Input for this task:
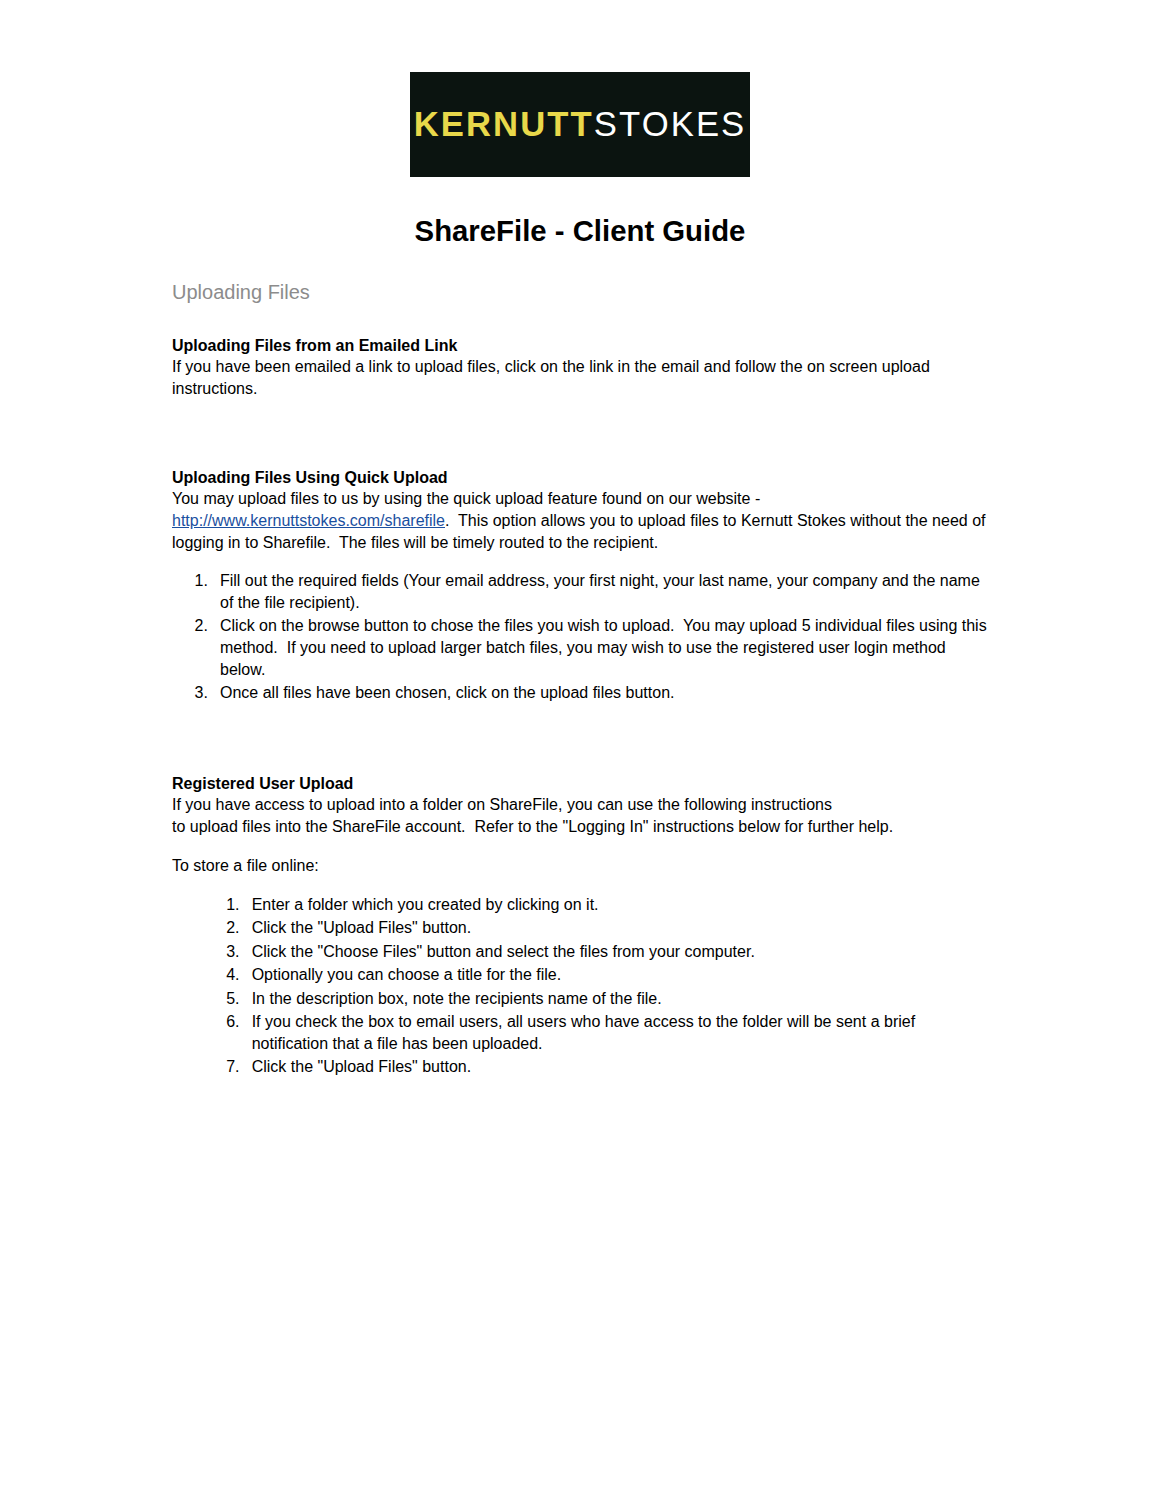KERNUTT STOKES
ShareFile - Client Guide
Uploading Files
Uploading Files from an Emailed Link
If you have been emailed a link to upload files, click on the link in the email and follow the on screen upload instructions.
Uploading Files Using Quick Upload
You may upload files to us by using the quick upload feature found on our website - http://www.kernuttstokes.com/sharefile. This option allows you to upload files to Kernutt Stokes without the need of logging in to Sharefile. The files will be timely routed to the recipient.
Fill out the required fields (Your email address, your first night, your last name, your company and the name of the file recipient).
Click on the browse button to chose the files you wish to upload. You may upload 5 individual files using this method. If you need to upload larger batch files, you may wish to use the registered user login method below.
Once all files have been chosen, click on the upload files button.
Registered User Upload
If you have access to upload into a folder on ShareFile, you can use the following instructions
to upload files into the ShareFile account. Refer to the "Logging In" instructions below for further help.
To store a file online:
Enter a folder which you created by clicking on it.
Click the "Upload Files" button.
Click the "Choose Files" button and select the files from your computer.
Optionally you can choose a title for the file.
In the description box, note the recipients name of the file.
If you check the box to email users, all users who have access to the folder will be sent a brief notification that a file has been uploaded.
Click the "Upload Files" button.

Exercise objective: Check every line of the entries above for the word "your" and report how many lines contain it, giving the number only.

Response below: 2